Robert Raffai, Ph.D. Awarded R01 Grant to Study Hyperglycemia and MicroRNA Dysregulation of Inflammation in Atherosclerosis
The NIH has awarded Robert Raffai, Ph.D., Associate Professor of Surgery in the Division of Vascular and Endovascular Surgery and Director of the Atherosclerosis Research Lab, a 4-year R01 grant to study Hyperglycemia and MicroRNA Dysregulation of Inflammation in Atherosclerosis. Dr. Raffai has described the purpose of the research as follows:
This project will test our hypothesis that hyperglycemia accelerates atherosclerosis in diabetic mice by dysregulating microRNA processing in immune cells as a consequence of increased cellular oxidative stress.
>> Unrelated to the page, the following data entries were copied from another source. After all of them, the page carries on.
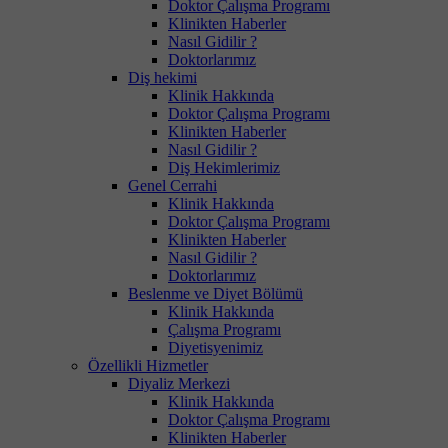
Doktor Çalışma Programı
Klinikten Haberler
Nasıl Gidilir ?
Doktorlarımız
Diş hekimi
Klinik Hakkında
Doktor Çalışma Programı
Klinikten Haberler
Nasıl Gidilir ?
Diş Hekimlerimiz
Genel Cerrahi
Klinik Hakkında
Doktor Çalışma Programı
Klinikten Haberler
Nasıl Gidilir ?
Doktorlarımız
Beslenme ve Diyet Bölümü
Klinik Hakkında
Çalışma Programı
Diyetisyenimiz
Özellikli Hizmetler
Diyaliz Merkezi
Klinik Hakkında
Doktor Çalışma Programı
Klinikten Haberler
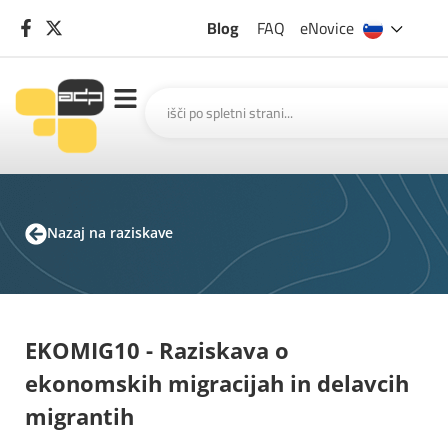
Blog
FAQ
eNovice
Nazaj na raziskave
EKOMIG10 - Raziskava o
ekonomskih migracijah in delavcih
migrantih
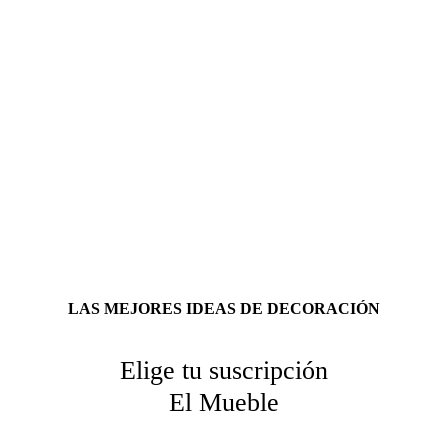
LAS MEJORES IDEAS DE DECORACIÓN
Elige tu suscripción
El Mueble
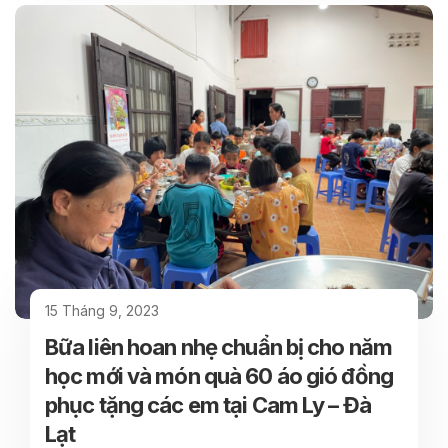
15 Tháng 9, 2023
Bữa liên hoan nhẹ chuẩn bị cho năm
học mới và món quà 60 áo gió đồng
phục tặng các em tại Cam Ly – Đà
Lạt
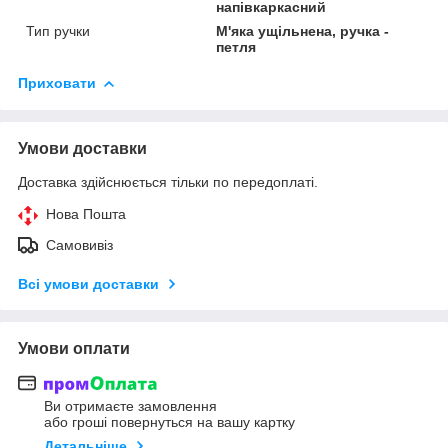
напівкаркасний
Тип ручки
М'яка ущільнена, ручка -
петля
Приховати
Умови доставки
Доставка здійснюється тільки по передоплаті.
Нова Пошта
Самовивіз
Всі умови доставки
Умови оплати
Ви отримаєте замовлення
або гроші повернуться на вашу картку
Детальніше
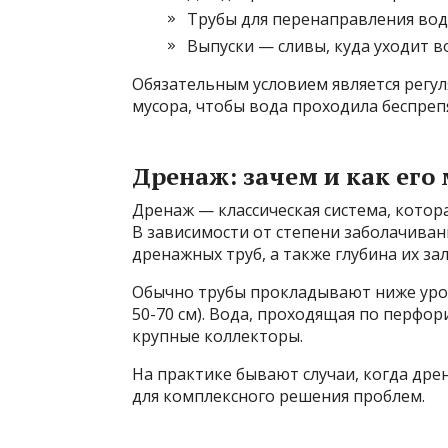
Трубы для перенаправления вод
Выпуски — сливы, куда уходит в
Обязательным условием является регул
мусора, чтобы вода проходила беспреп
Дренаж: зачем и как его
Дренаж — классическая система, кото
В зависимости от степени заболачиван
дренажных труб, а также глубина их за
Обычно трубы прокладывают ниже уров
50-70 см). Вода, проходящая по перфо
крупные коллекторы.
На практике бывают случаи, когда д
для комплексного решения проблем.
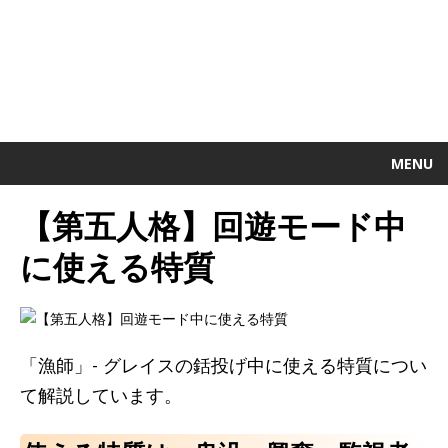
MENU
【第五人格】回遊モード中
に使える特質
「漁師」- グレイスの銛投げ中に使える特質につい
て解説しています。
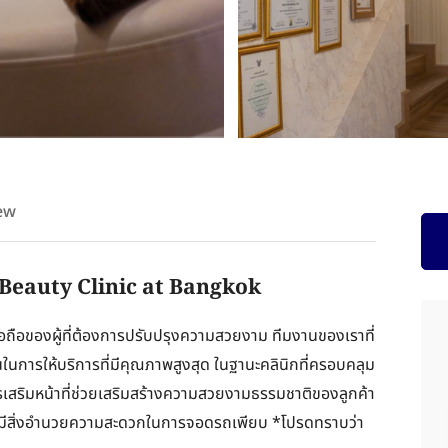
ew
Beauty Clinic at Bangkok
เชื่อถือของผู้ที่ต้องการปรับปรุงความสวยงาม ทีมงานของเราที่
่นในการให้บริการที่มีคุณภาพสูงสุด ในฐานะคลินิกที่ครอบคลุม
รเสริมหน้าที่ช่วยเสริมสร้างความสวยงามธรรมชาติของลูกค้า
ัย และมีสิ่งอำนวยความสะดวกในการจอดรถเพียบ *โปรดทราบว่า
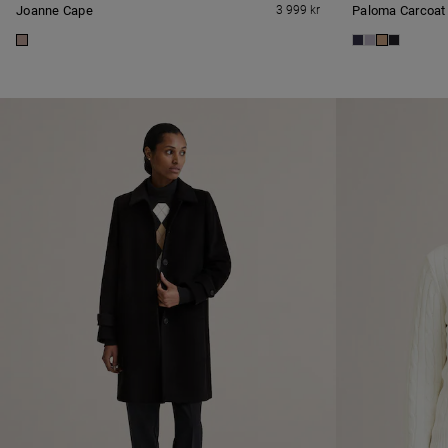
Joanne Cape
3 999 kr
Paloma Carcoat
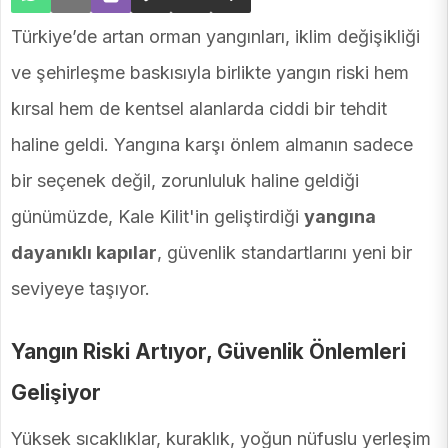
Türkiye’de artan orman yangınları, iklim değişikliği
ve şehirleşme baskısıyla birlikte yangın riski hem
kırsal hem de kentsel alanlarda ciddi bir tehdit
haline geldi. Yangına karşı önlem almanın sadece
bir seçenek değil, zorunluluk haline geldiği
günümüzde, Kale Kilit'in geliştirdiği
yangına
dayanıklı kapılar
, güvenlik standartlarını yeni bir
seviyeye taşıyor.
Yangın Riski Artıyor, Güvenlik Önlemleri
Gelişiyor
Yüksek sıcaklıklar, kuraklık, yoğun nüfuslu yerleşim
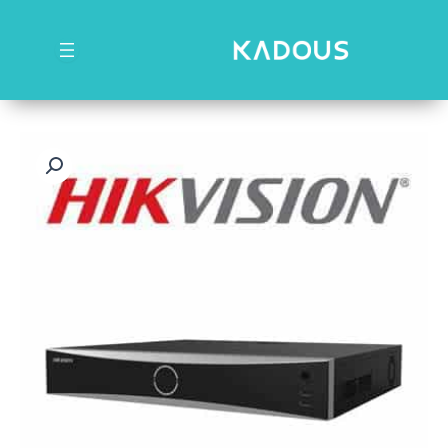
رش
ه
حتوا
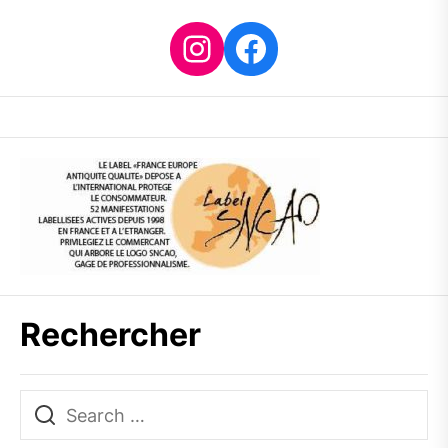
Instagram
Facebook
Rechercher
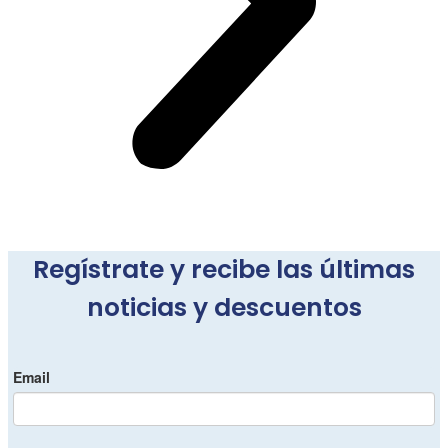
Regístrate y recibe las últimas
noticias y descuentos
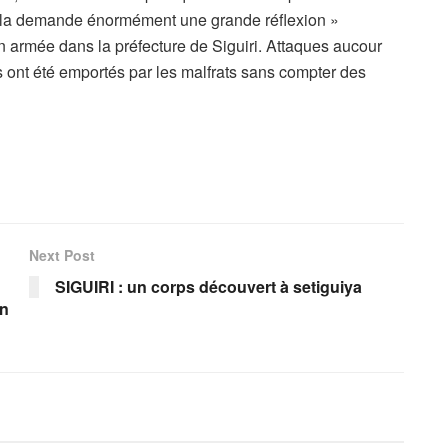
 Cela demande énormément une grande réflexion »
n armée dans la préfecture de Siguiri. Attaques aucour
s ont été emportés par les malfrats sans compter des
Next Post
SIGUIRI : un corps découvert à setiguiya
on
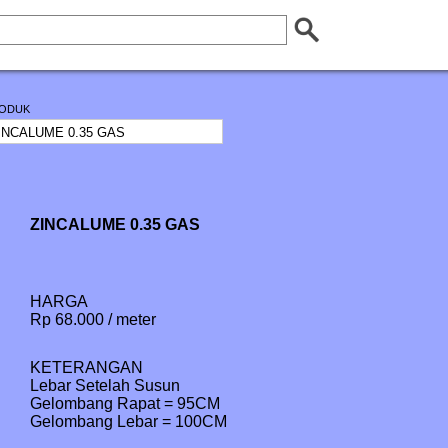
ODUK
ZINCALUME 0.35 GAS
HARGA
Rp 68.000 / meter
KETERANGAN
Lebar Setelah Susun

Gelombang Rapat = 95CM

Gelombang Lebar = 100CM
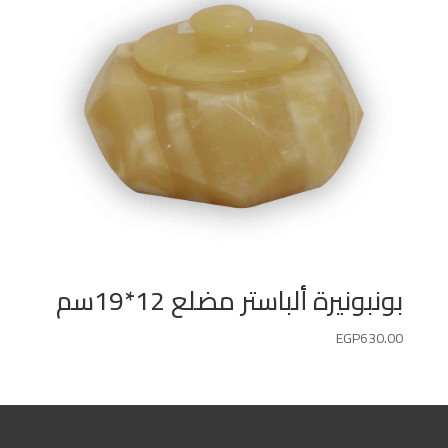
بونبونيرة ألباستر مضلع 12*19سم
EGP
630.00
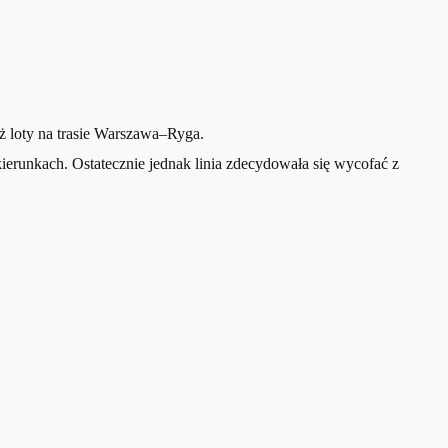
ż loty na trasie Warszawa–Ryga.
erunkach. Ostatecznie jednak linia zdecydowała się wycofać z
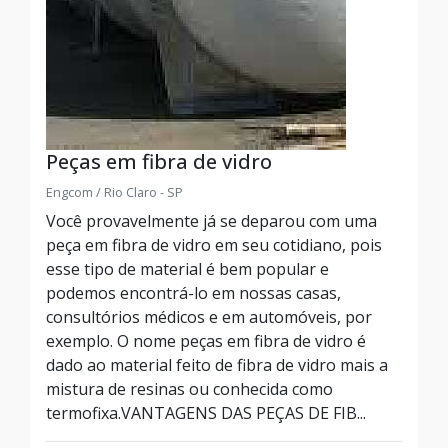
Peças em fibra de vidro
Engcom / Rio Claro - SP
Você provavelmente já se deparou com uma
peça em fibra de vidro em seu cotidiano, pois
esse tipo de material é bem popular e
podemos encontrá-lo em nossas casas,
consultórios médicos e em automóveis, por
exemplo. O nome peças em fibra de vidro é
dado ao material feito de fibra de vidro mais a
mistura de resinas ou conhecida como
termofixa.VANTAGENS DAS PEÇAS DE FIB...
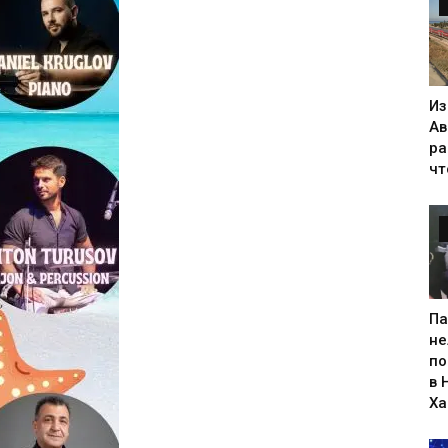
Из
Ав
ра
чт
Па
не
по
в 
Х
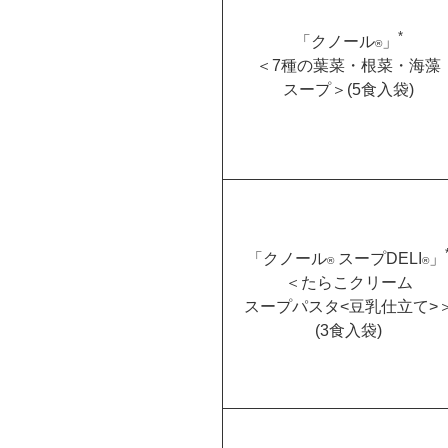
*
「クノール
」
®
＜7種の葉菜・根菜・海藻
スープ＞(5食入袋)
「クノール
スープDELI
」
®
®
＜たらこクリーム
スープパスタ<豆乳仕立て>
(3食入袋)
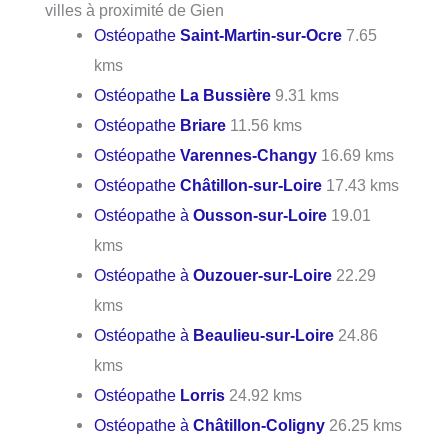
villes à proximité de Gien
Ostéopathe
Saint-Martin-sur-Ocre
7.65
kms
Ostéopathe
La Bussière
9.31 kms
Ostéopathe
Briare
11.56 kms
Ostéopathe
Varennes-Changy
16.69 kms
Ostéopathe
Châtillon-sur-Loire
17.43 kms
Ostéopathe à
Ousson-sur-Loire
19.01
kms
Ostéopathe à
Ouzouer-sur-Loire
22.29
kms
Ostéopathe à
Beaulieu-sur-Loire
24.86
kms
Ostéopathe
Lorris
24.92 kms
Ostéopathe à
Châtillon-Coligny
26.25 kms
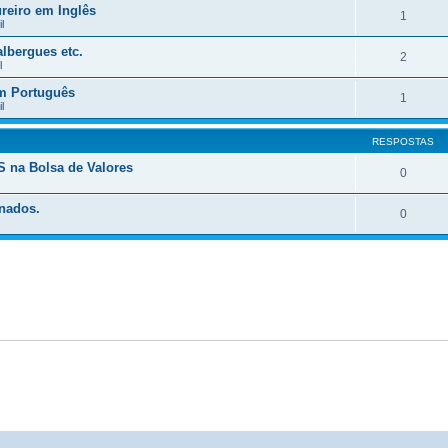
reiro em Inglês
1
l
lbergues etc.
2
l
em Português
1
l
RESPOSTAS
a Bolsa de Valores
0
inados.
0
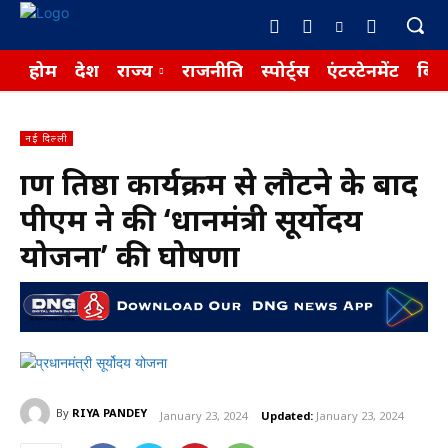
होम
देश
राज्य
राजनीति
स्पोर्ट्स
एंटरटेनमेंट
बिज़
नई दिल्ली
प्राण प्रतिष्ठा कार्यक्रम से लौटने के बाद
पीएम ने की ‘प्रधानमंत्री सूर्योदय
योजना’ की घोषणा
By
RIYA PANDEY
January 23, 2024
Updated:
January 23, 2024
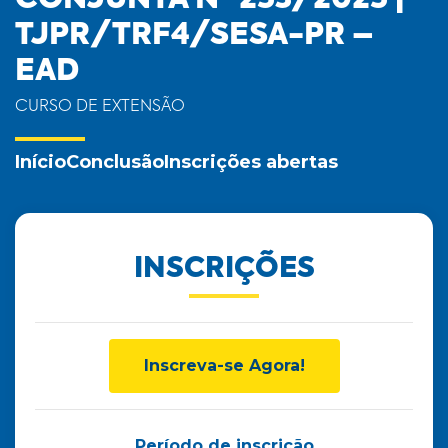
CONJUNTA Nº 253/2025 |
TJPR/TRF4/SESA-PR –
EAD
CURSO DE EXTENSÃO
Início
Conclusão
Inscrições abertas
INSCRIÇÕES
Inscreva-se Agora!
Período de inscrição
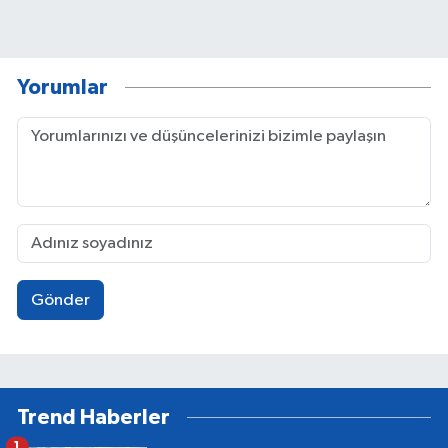
Yorumlar
Gönder
Trend Haberler
1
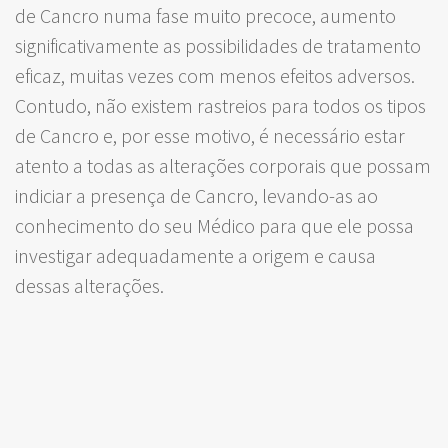
de Cancro numa fase muito precoce, aumento
significativamente as possibilidades de tratamento
eficaz, muitas vezes com menos efeitos adversos.
Contudo, não existem rastreios para todos os tipos
de Cancro e, por esse motivo, é necessário estar
atento a todas as alterações corporais que possam
indiciar a presença de Cancro, levando-as ao
conhecimento do seu Médico para que ele possa
investigar adequadamente a origem e causa
dessas alterações.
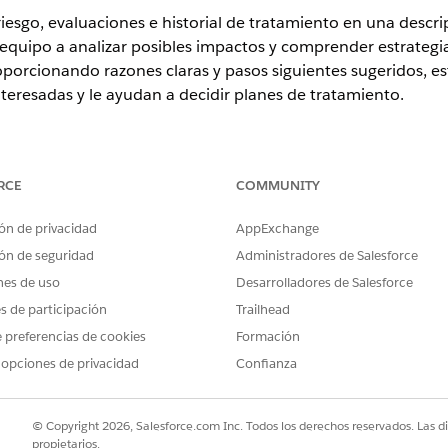
esgo, evaluaciones e historial de tratamiento en una descrip
quipo a analizar posibles impactos y comprender estrategias
oporcionando razones claras y pasos siguientes sugeridos, es
teresadas y le ayudan a decidir planes de tratamiento.
ence
RCE
COMMUNITY
rise
,
Performance
y
Unlimited
con el complemento Cumplimiento d
ón de privacidad
AppExchange
proactiva en un registro Riesgo o Evaluación de riesgo para r
ón de seguridad
Administradores de Salesforce
ue cambien los detalles críticos.
nes de uso
Desarrolladores de Salesforce
es de participación
Trailhead
e se utiliza cuando necesita una descripción general de alto nive
nados y partes interesadas responsables. Es el recurso de referenci
 preferencias de cookies
Formación
a para una sesión informativa de liderazgo sobre el estado del regi
 opciones de privacidad
Confianza
sgo: Normalmente se utiliza durante la fase de evaluación activa 
icas han vuelto a calcular las puntuaciones de riesgo. Ayuda a los 
ección de tratamiento sugerida.
© Copyright 2026, Salesforce.com Inc. Todos los derechos reservados. Las d
propietarios.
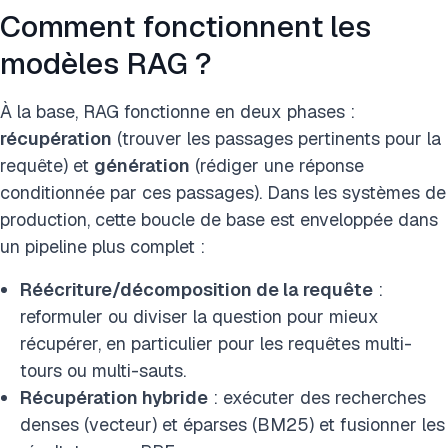
Comment fonctionnent les
modèles RAG ?
À la base, RAG fonctionne en deux phases :
récupération
(trouver les passages pertinents pour la
requête) et
génération
(rédiger une réponse
conditionnée par ces passages). Dans les systèmes de
production, cette boucle de base est enveloppée dans
un pipeline plus complet :
Réécriture/décomposition de la requête
:
reformuler ou diviser la question pour mieux
récupérer, en particulier pour les requêtes multi-
tours ou multi-sauts.
Récupération hybride
: exécuter des recherches
denses (vecteur) et éparses (BM25) et fusionner les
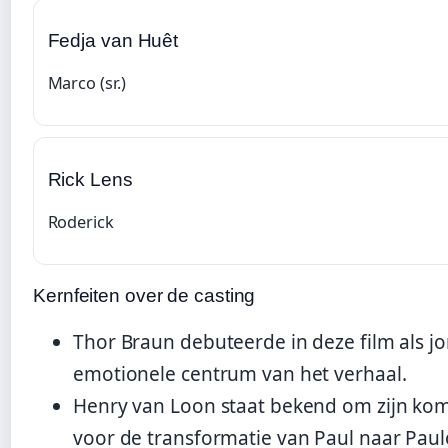
Fedja van Huêt
Marco (sr.)
Rick Lens
Roderick
Kernfeiten over de casting
Thor Braun debuteerde in deze film als j
emotionele centrum van het verhaal.
Henry van Loon staat bekend om zijn komi
voor de transformatie van Paul naar Paul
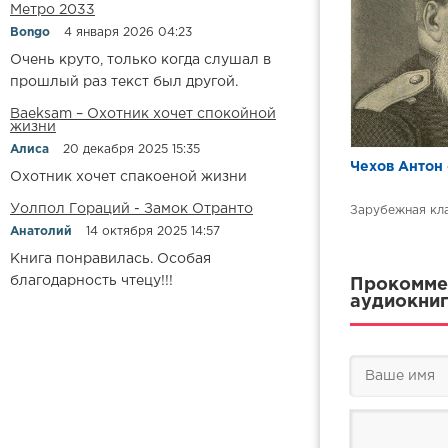
Метро 2033
Bongo
4 января 2026 04:23
Очень круто, только когда слушал в
прошлый раз текст был другой.
Baeksam – Охотник хочет спокойной
жизни
Алиса
20 декабря 2025 15:35
Чехов Антон 
Охотник хочет спакоеной жизни
Уолпол Гораций - Замок Отранто
Зарубежная кл
Анатолий
14 октября 2025 14:57
Книга понравилась. Особая
благодарность чтецу!!!
Прокоммен
аудиокниг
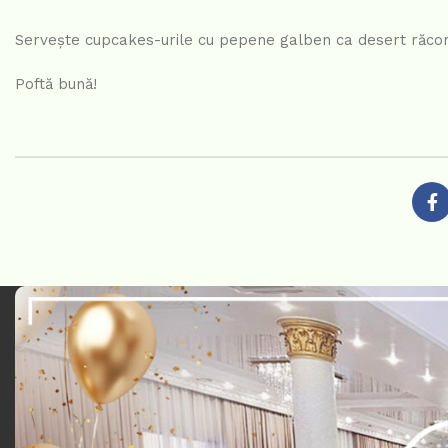
Servește cupcakes-urile cu pepene galben ca desert răcori
Poftă bună!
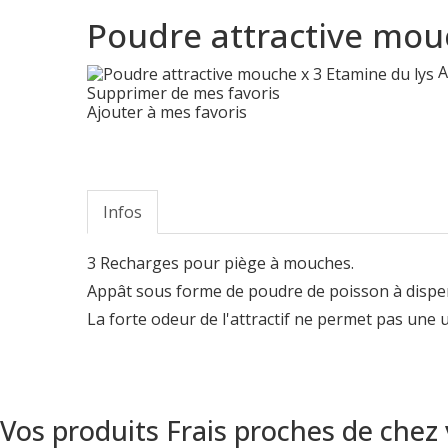
Poudre attractive mou
A
Supprimer de mes favoris
Ajouter à mes favoris
Infos
3 Recharges pour piège à mouches.
Appât sous forme de poudre de poisson à disper
La forte odeur de l'attractif ne permet pas une uti
Vos produits Frais proches de chez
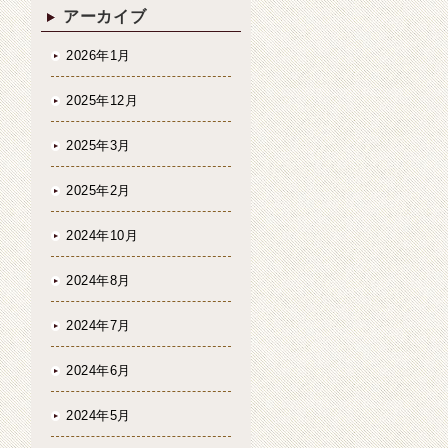
アーカイブ
2026年1月
2025年12月
2025年3月
2025年2月
2024年10月
2024年8月
2024年7月
2024年6月
2024年5月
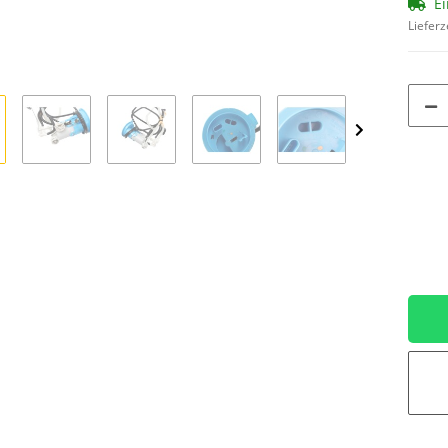
Ei
Lieferz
It will also test whether this effect can be overcome by enhancing anti-oxidant capacity in immune cells to restore normal microRNA-regulated biological function and whether a metabolic memory of hyperglycemia remains imprinted in the hematopoietic system to maintain inflammation and accelerated atherosclerosis even after blood glucose control.
About the Atherosclerosis Research Lab
Atherosclerosis, the clogging of arteries by deposits of fat and cholesterol, is a major cause of cardiovascular disease especially among individuals with diabetes. Although reducing the rate of atherosclerosis progression is desirable and has been achieved clinically by lipid lowering medication, such therapies are far less effective among diabetic individuals leaving them at high risk of cardiovascular complications.
An important topic of our research program is to explore the interplay between plasma lipoprotein metabolism and microRNA-controlled inflammation in atherosclerosis initiation and regression through studies of mouse models developed in our laboratory. We also explore how hyperglycemia impacts on dysregulating microRNA biogenesis in immune cells as a cause enhanced inflammation and atherosclerosis in diabetic mice.
As a member of the Extracellular RNA (exRNA) Consortium at the NIH Common Fund, our laboratory collaborates with numerous colleagues at UCSF and other academic institutions nationwide to explore the relevance of extracellular RNA in the form of exosomes and plasma lipoproteins as a effectors of atherosclerosis progression and regression. Our goal is to develop novel treatment for atherosclerosis and its cardiovascular complication based on the delivery of exRNA, including in the form of cell-derived Exosomes.